··· Source extract ···

Do I have to deal with sometimes screwing up data typing?  Absolutely.
Do I have to occasionally deal with working my way backwards through my
programs to redo all my structs?  Of course (I'm doing it right now with
a program I'm writing).  This process is INEVITABLE in real-world
program design because we DON'T know a priori what the best shape is for
the data objects is until we've programmed them at least once the wrong
way, in most cases.  The really interesting question is whether or not
this PROCESS is any easier in C++ than in C.  I can't see why it would
be, but perhaps it is.  I suspect it is still mostly a matter of skill
and style (and how one apportions time between active code development
and "planning" a program in the first place) and, of course, personal
taste.

> > In order to give it, I have to infer an implicit "better than" and a
> > certain degree of generality in your question is in "which language is
> > BETTER suited to write an efficient networking program using linux
> > systemscalls, in GENERAL".
> >
> > With this qualifier, C wins hands down.  A variety of reasons:
> >
> >   a) The operating system is written in C (plus a bit of assembler)
>
> This ought not to be a good argument - I guess what makes this a good
> argument is, that the operating system provides very good C APIs.
>
> So, any language that provides easy direct access to those C APIs have a
> chance of being "the one true language".

You miss my point entirely.  The argument is that C is a thin veneer on
top of assembler -- so thin that one CAN write an operating system in
it.  Imagine writing an operating system in LISP.  Wait, don't do that.
The results are too horrible to imagine.  Imagine doing it on top of
fortran, instead.  That's bad, but you won't have nightmares for more
than a week or two afterwards. (IIRC, somebody actually did this once.)

The API issue is moot.  Hell, perl and python have direct access to most
of the C APIs.

IN THE CONTEXT of the reply, of course, there was also the suggestion
that the C APIs are a good way of writing network code since the network
drivers and kernel structs those APIs provide access to were all written
in C, so your access is pretty much "naked".  You can often read or
write directly any register or value or memory location that isn't in
the protected part of the kernel, if you dare (or need to to achieve
enough efficiency in your particular application).  But C++ I'm sure
provides the same degree of naked access and C and C++ share a common
underlying data organization, really, and even Fortran (with somewhat
different data organization) probably does pretty well.

···

### [Task brief]
Reproduce the C versus C++ discussion word for word, from "The API issue" up to and including "does pretty well.".

··· Data records ···

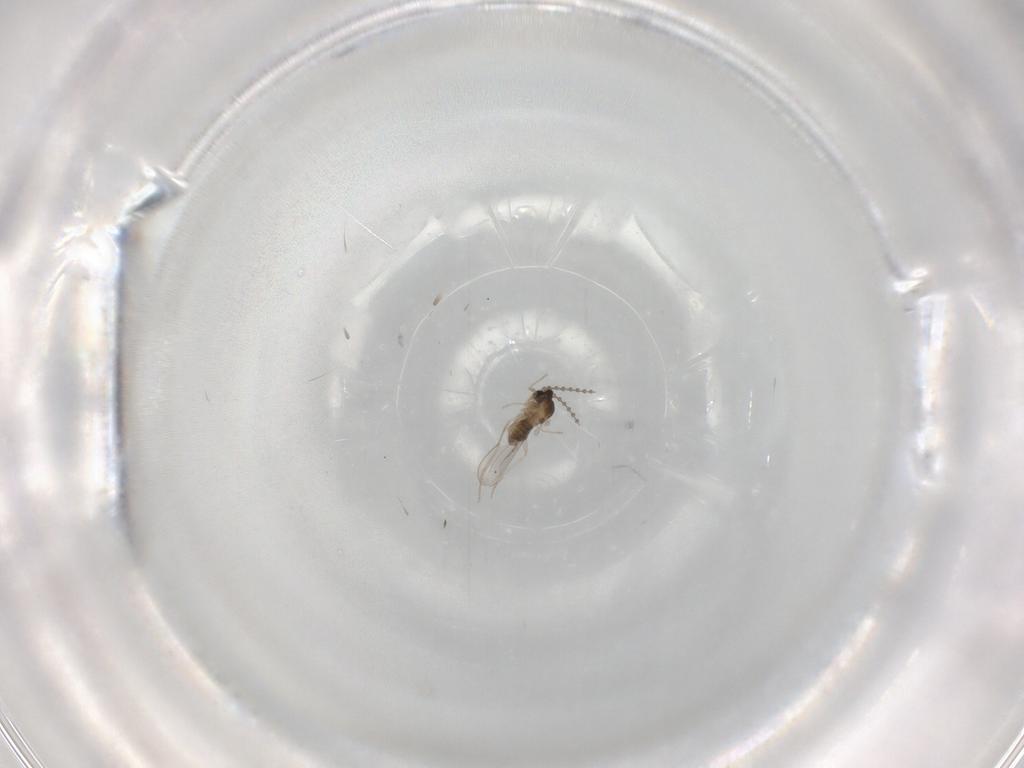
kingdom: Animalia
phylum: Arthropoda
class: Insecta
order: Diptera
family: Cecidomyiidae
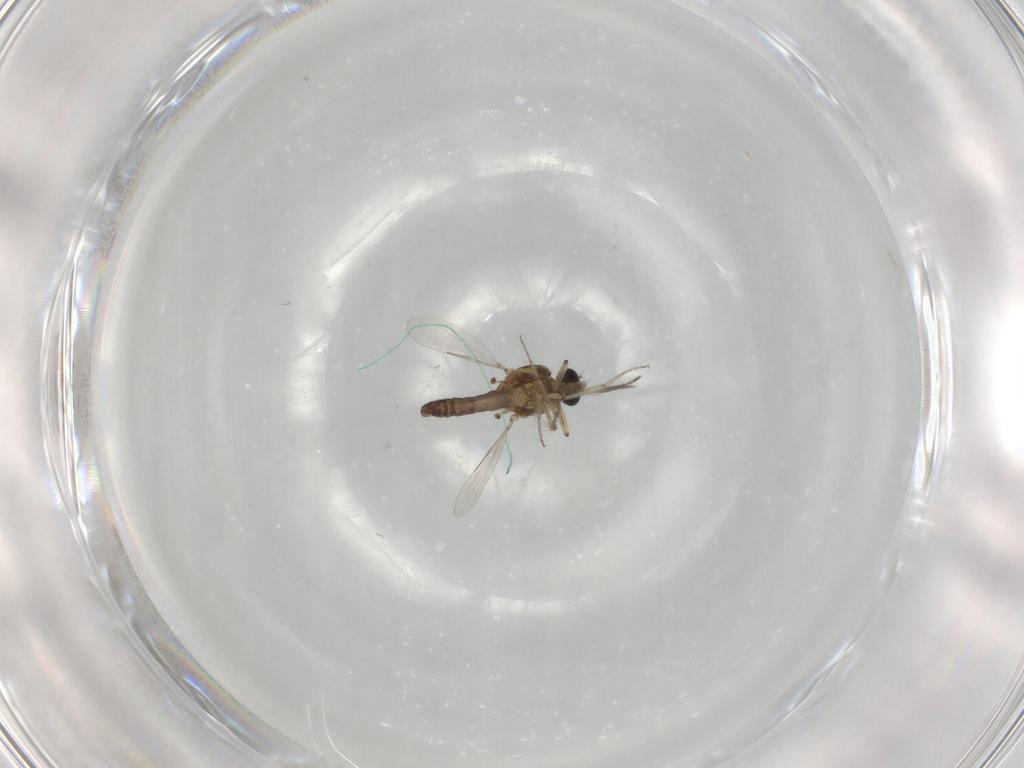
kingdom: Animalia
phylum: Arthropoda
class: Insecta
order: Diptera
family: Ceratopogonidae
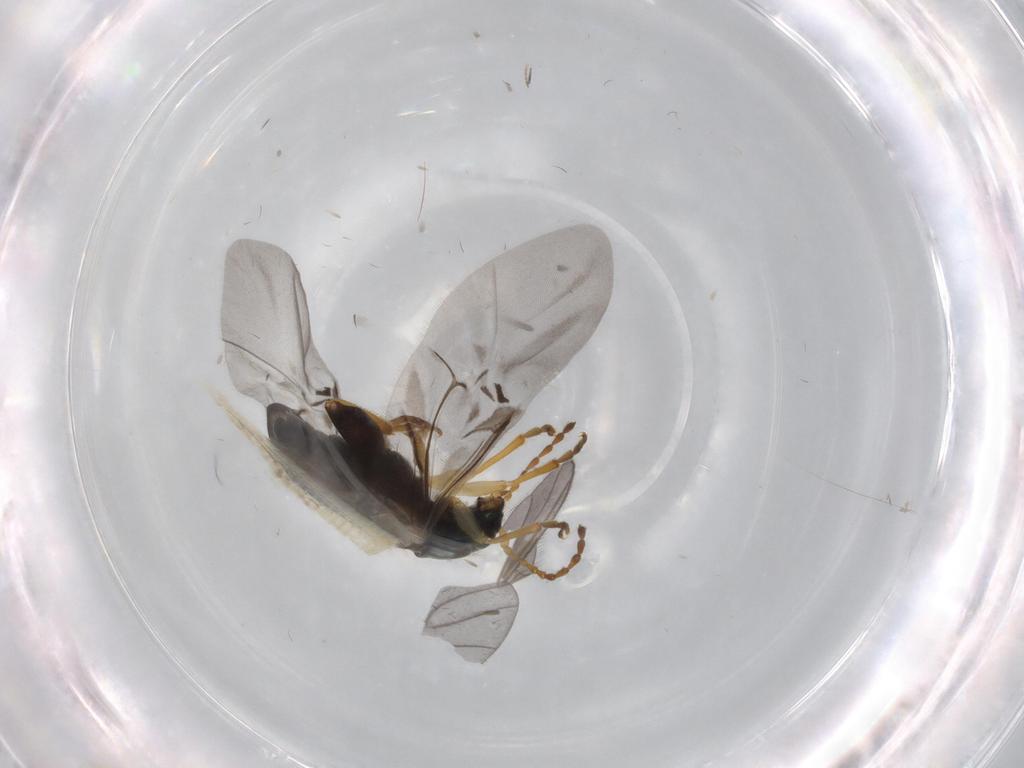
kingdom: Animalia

···

### [Task response]
The API issue is moot.  Hell, perl and python have direct access to most
of the C APIs.

IN THE CONTEXT of the reply, of course, there was also the suggestion
that the C APIs are a good way of writing network code since the network
drivers and kernel structs those APIs provide access to were all written
in C, so your access is pretty much "naked".  You can often read or
write directly any register or value or memory location that isn't in
the protected part of the kernel, if you dare (or need to to achieve
enough efficiency in your particular application).  But C++ I'm sure
provides the same degree of naked access and C and C++ share a common
underlying data organization, really, and even Fortran (with somewhat
different data organization) probably does pretty well.